Could artificial intelligence be the key to faster breast cancer diagnosis? That’s the idea behind GliaLab, a startup cofounded by rising Lane Tech High School senior Abu Qader. GliaLab’s product altOP is a “second opinion diagnostic software assistant” that works with existing medical imaging devices, using machine learning and big data to create a faster and more accurate way of diagnosing cancerous tumors. Qader says the software is between 93 percent and 99 percent accurate, cutting down on cutting down on costly misdiagnosis.
Major Division I football programs spend between $400,000 and $580,000 on recruiting 20 to 25 new players every year, but deciding what players to recruit at what point in their early athletic career can be difficult. That’s why Northwestern University senior Ben Weiss developed Zcruit, a startup that uses uses predictive analytics to assess how likely a recruit is to eventually commit to a university. He’s been testing the tech with Northwestern’s football program since June of 2015, and was able to predict whether a player would commit with 94 percent accuracy. Weiss grew Zcruit through Wildfire, The Garage at Northwestern’s accelerator, this summer. They also were a runner-up in the undergraduate track of Northwestern University’s Venture Challenge (NUVC) and a runner-up in the RECESS pitch competition. They plan on a full market launch next spring.
Latona Therapeutics is fighting cancer at the nano-level: The startup is working to bring a new, targeted chemotherapeutic for triple negative breast cancer, that uses light-activated nanoparticles to destroy cancer cells with minimal impact on surrounding healthy tissue, to market. Latona Therapeutics was cofounded by a team of Illinois Institute of Technology engineering PhD students and University of Chicago Booth School of Business MBA students, spun out of the Nano Startup Challenge in Cancer, which asks teams of students to bring near-term, commercially viable cancer nanotechnology inventions to market. They also went through the I-Corps program at the Polsky Center this fall.
This forthcoming app, founded by University of Illinois-Chicago industrial engineering student Maria McKiever (pictured above), aims to connect users with stylists in the black hair care market, as well as be a platform for independent black hair care stylists. It’s a play at a lucrative market: Market research firm Mintel estimated the size of the market at $684 million in 2012, and projected it would hit $761 million by 2017, according to the Huffington Post. The startup won Campus1871, a hackathon for Chicago college students, in February and McKiever has since been working on developing an MVP. Grapevyne was also selected as winner of Chicago Inno’s Inno U challenge this fall.

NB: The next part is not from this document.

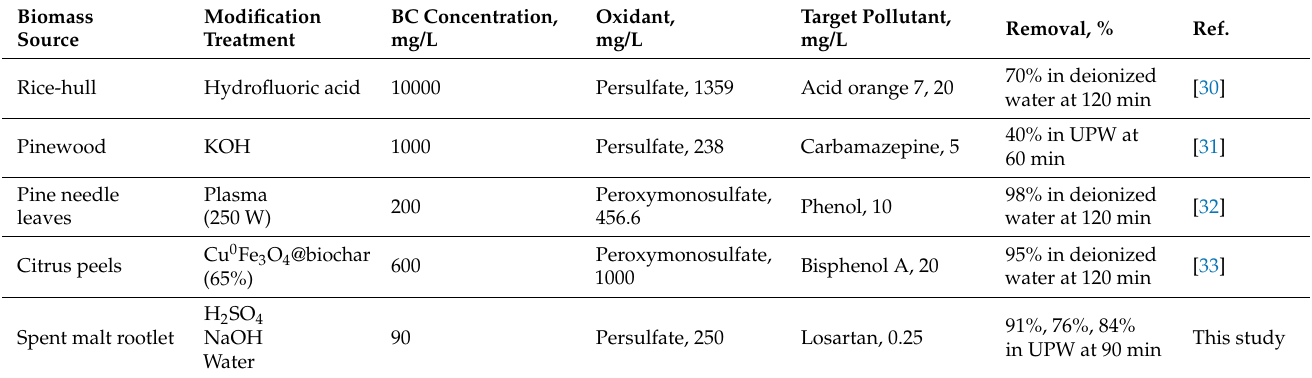
Table 3. Application of modified biochars for sulfate-radical activation for various pollutant decom-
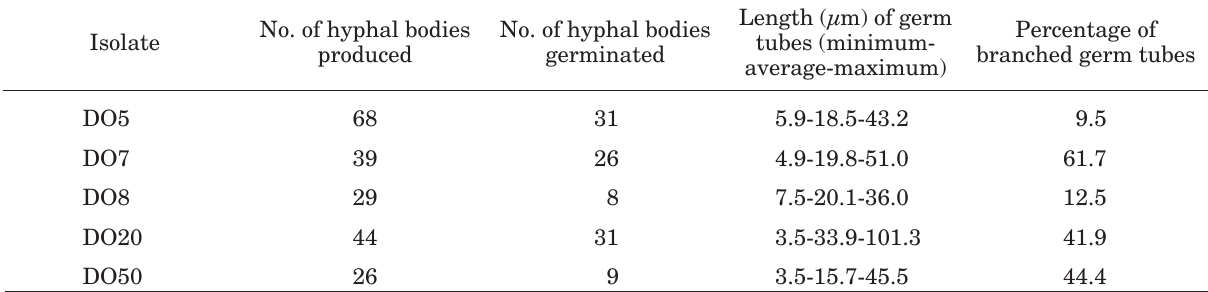
Table 1. Characteristics of germinated hyphal bodies of Pythium spiculum isolates observed microscopically on 8 mm 2 areas of glass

Psyonic is a startup creating low-cost prosthetic hands that offers sensory feedback, allowing users to not only utilize a prosthetic, but restore feeling and control in the limb they lost. They’re aiming to deploy their technology in developing nations. The startup went through the iVenture acclerator in 2015, and cofounder Aadeel Akhtar, an MD/PhD candidate at UIUC, won the 2016 Illinois Innovation Prize, an $18,000 award that he is using to bring the protoype to market.